:: Required action ::
I'd like the listing below copied exactly, with the images left out.

:: Data ::
►
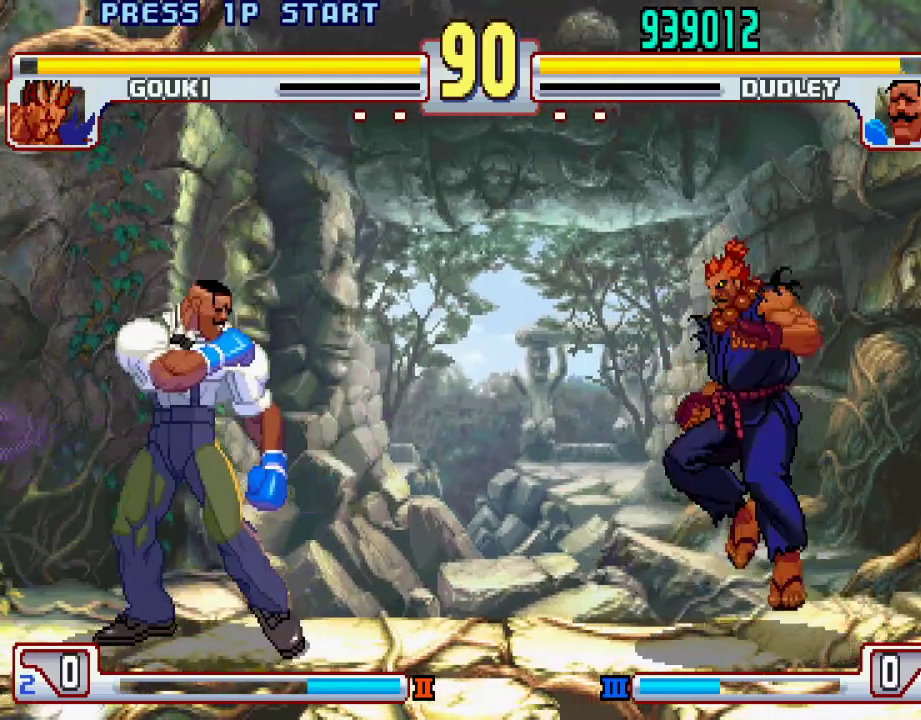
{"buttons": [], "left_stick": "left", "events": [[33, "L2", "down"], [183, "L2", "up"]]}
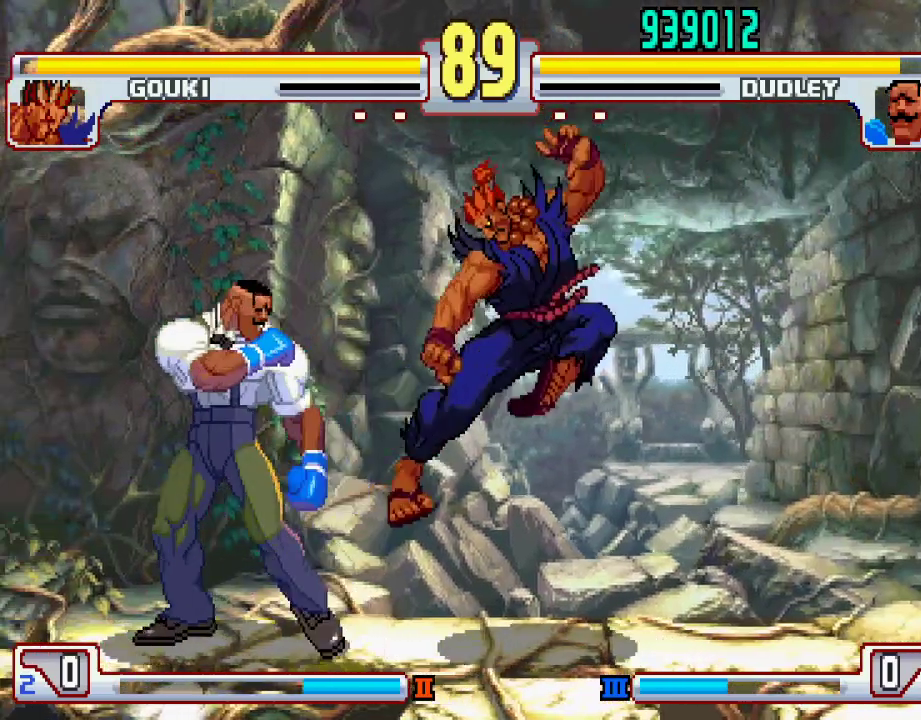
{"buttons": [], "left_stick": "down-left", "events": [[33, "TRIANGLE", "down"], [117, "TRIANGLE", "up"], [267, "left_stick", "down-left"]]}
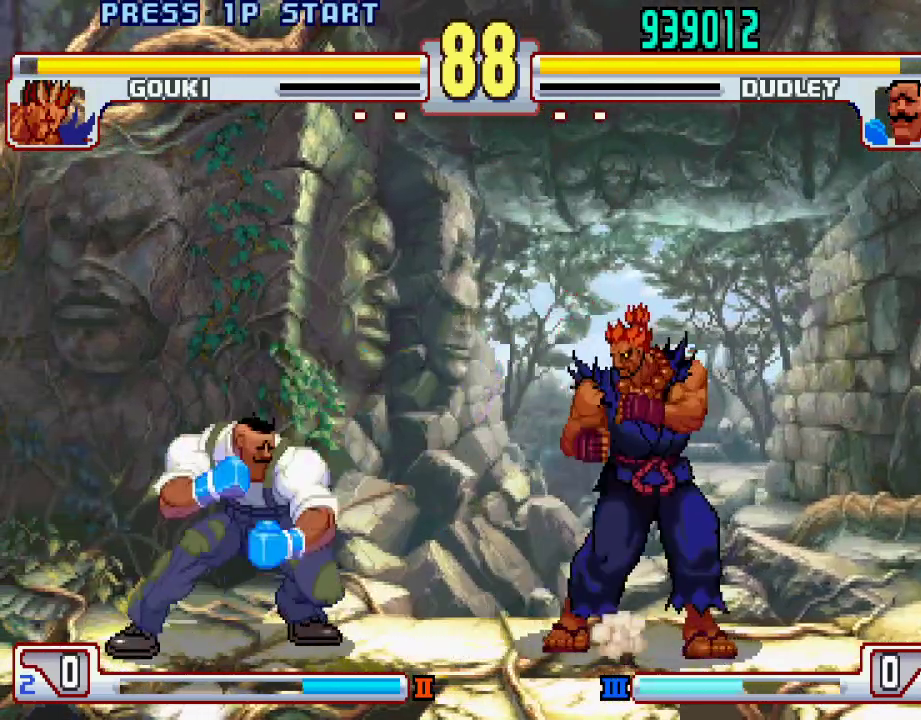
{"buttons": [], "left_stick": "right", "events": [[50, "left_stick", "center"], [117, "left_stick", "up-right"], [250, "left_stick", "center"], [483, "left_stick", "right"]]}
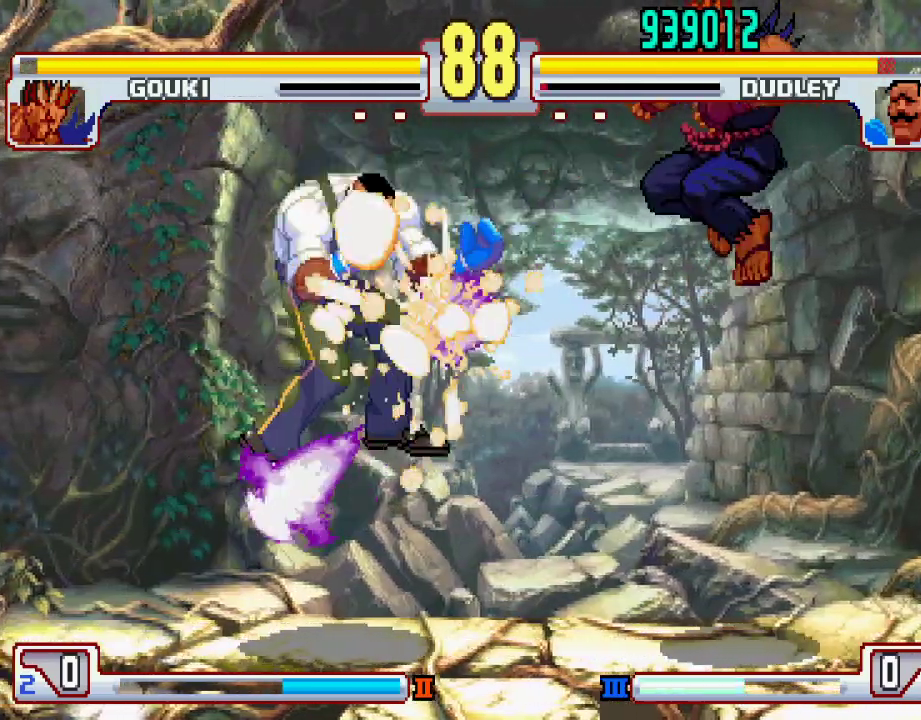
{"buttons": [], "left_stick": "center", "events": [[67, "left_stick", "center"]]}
◄
:: Solution ::
{"buttons": [], "left_stick": "left", "events": [[33, "L2", "down"], [183, "L2", "up"]]}
{"buttons": [], "left_stick": "down-left", "events": [[33, "TRIANGLE", "down"], [117, "TRIANGLE", "up"], [267, "left_stick", "down-left"]]}
{"buttons": [], "left_stick": "right", "events": [[50, "left_stick", "center"], [117, "left_stick", "up-right"], [250, "left_stick", "center"], [483, "left_stick", "right"]]}
{"buttons": [], "left_stick": "center", "events": [[67, "left_stick", "center"]]}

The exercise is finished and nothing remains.